Seppur ambientato in Italia, in Due volte stranieri l’Albania – quella degli anni ‘90 – è sempre ben presente nelle parole e nei pensieri dei protagonisti del romanzo. Il paragone fra il contesto di arrivo e di origine genera a volte confilitti ma è anche occasione d’incontro.
Il romanzo Due volte stranieri della scrittrice albanese Ismete Selmanaj Leba è dedicato a tutti gli emigranti che hanno dovuto lasciare il proprio Paese. Infatti, molti di loro vi si potrebbero rispecchiare in un modo o nell’altro. Si tratta di una storia di emigranti, o meglio dire di tante storie di emigranti, che ruotano intorno alle vicissitudini di due donne amiche, che per vari motivi hanno dovuto lasciare la propria terra e venire in Italia.

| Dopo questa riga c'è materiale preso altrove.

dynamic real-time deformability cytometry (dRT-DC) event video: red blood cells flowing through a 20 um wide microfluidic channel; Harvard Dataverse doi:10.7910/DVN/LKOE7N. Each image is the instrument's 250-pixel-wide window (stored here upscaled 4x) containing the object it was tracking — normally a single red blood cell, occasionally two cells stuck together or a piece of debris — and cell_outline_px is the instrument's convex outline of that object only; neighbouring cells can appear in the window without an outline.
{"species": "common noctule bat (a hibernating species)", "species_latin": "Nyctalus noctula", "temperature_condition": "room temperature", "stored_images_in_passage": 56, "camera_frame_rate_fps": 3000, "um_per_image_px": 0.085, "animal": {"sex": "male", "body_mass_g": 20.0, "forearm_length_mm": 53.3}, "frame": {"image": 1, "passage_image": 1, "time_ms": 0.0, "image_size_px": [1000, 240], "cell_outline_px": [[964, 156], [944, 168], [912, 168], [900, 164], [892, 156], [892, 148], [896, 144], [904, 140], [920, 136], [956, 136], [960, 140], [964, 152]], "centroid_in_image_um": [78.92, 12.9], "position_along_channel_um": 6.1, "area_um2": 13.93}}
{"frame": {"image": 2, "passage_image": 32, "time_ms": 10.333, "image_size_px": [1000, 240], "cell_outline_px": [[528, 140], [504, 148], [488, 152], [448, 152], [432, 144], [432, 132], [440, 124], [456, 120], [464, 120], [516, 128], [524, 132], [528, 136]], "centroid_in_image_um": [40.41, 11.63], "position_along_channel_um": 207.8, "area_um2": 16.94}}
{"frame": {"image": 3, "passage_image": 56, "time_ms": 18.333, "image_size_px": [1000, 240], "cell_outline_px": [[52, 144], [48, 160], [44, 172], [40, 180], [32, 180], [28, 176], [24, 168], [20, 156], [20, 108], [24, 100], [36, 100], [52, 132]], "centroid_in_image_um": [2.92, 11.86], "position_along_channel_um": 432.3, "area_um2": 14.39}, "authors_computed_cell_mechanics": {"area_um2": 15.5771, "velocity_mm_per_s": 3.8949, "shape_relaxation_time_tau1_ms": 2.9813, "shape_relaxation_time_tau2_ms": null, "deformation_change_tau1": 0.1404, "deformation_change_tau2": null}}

Mirela scappa insieme al marito dopo un evento drammatico nella scuola dove insegna. Una sua studentessa nell’Albania caotica di quel periodo viene rapita da una banda armata di malviventi. Malgrado la sua resistenza, Mirela rimane profondamente scioccata e addolorata, sentendosi colpevole per non aver salvato la giovane ragazza.
In Italia cerca la sua amica Dorina, scappata dall’Albania con la nave Vlora durante l’esodo verso le coste pugliesi. Una ragazza cresciuta tra tante difficoltà, perché proveniente da una famiglia di perseguitati politici dal totalitarismo comunista. Ma le difficoltà di Dorina non sono alle spalle, altri problemi l’aspettano in Italia.
La trama si svolge in Italia, ma il paese di partenza è molto presente nelle pagine del libro, e non solo in forma di digressioni e ricordi. L’Albania da cui sono partite le protagoniste è quella degli anni Novanta. Gli emigranti fuggono dalle sofferenze che ha causato il regime più spietato dell’Est Europa, così come dalle vicende tumultuose che hanno caratterizzato quel decennio.
I personaggi del romanzo hanno tanta voglia di raccontare la propria storia e lo fanno con un linguaggio asciutto e crudo. Anche i paragoni che fanno con la vita nel paese di origine è umanamente comprensibile. Spesso le usanze e le tradizioni vengono messe a confronto con la nuova realtà, non senza stupore, incomprensioni e contraddizioni.
Ma la vita da emigrante non è per nulla semplice. Lo dimostrano alcuni personaggi nel romanzo che si imbattono in infinite difficoltà: discriminazione, indifferenza, razzismo, umiliazioni, ipocrisia, cinismo, ignoranza, pregiudizi… C’è persino la burocrazia che vede negli immigrati cittadini di serie B. Poi ci sono storie dolorose di donne maltrattate e violentate che devono combattere anche contro una certa mentalità maschilista e patriarcale.
La vita degli emigranti sarebbe infernale, come la realtà del paese di partenza, se non ci fossero delle persone per bene, “angeli” – come li chiama la protagonista – che li accolgono e li aiutano con enorme generosità e combattono per i loro diritti.
Mirela riesce a trovare non solo la sua amica Dorina, ma anche la sua
studentessa Ana, rapita dai banchi della scuola in Albania. Storie da leggere, storie su cui riflettere. Sicuramente è un romanzo “al femminile”, non tanto per l’autrice quanto per i personaggi e le storie di donne e ragazze che descrive, dove non mancano le seconde generazioni.
I personaggi del libro non sono solo albanesi e italiani, ce ne sono di altre nazionalità, ma sembrano tutti uniti dalle sofferenze, dal sentirsi stranieri e dalla diversità, che spesso viene percepita come un problema e non come una risorsa. Ma il romanzo non è pessimista e non potrebbe esserlo in un mondo dove esiste anche la bontà e l’amore.
Il romanzo è costellato di proverbi albanesi e “detti della nonna”, che vengono frequentemente e puntualmente riportati dalla narratrice, come una specie di guida spirituale, di bussola nel mare aperto della vita, oppure una specie di mappa valoriale che l’aiuta nel suo percorso migratorio.
«Quando trovi insegnamenti di saggezza, falli tuoi, farfalla di nonna», ricorda la protagonista del romanzo e confessa che da bambina non capiva fino in fondo che le parole della “dolce nonnina” erano dei tesori rari, una filosofia intera sintetizzata in poche righe d’oro. Parafrasando l’ultima frase del romanzo, si potrebbe dire che tutte le nonne del mondo sono uguali.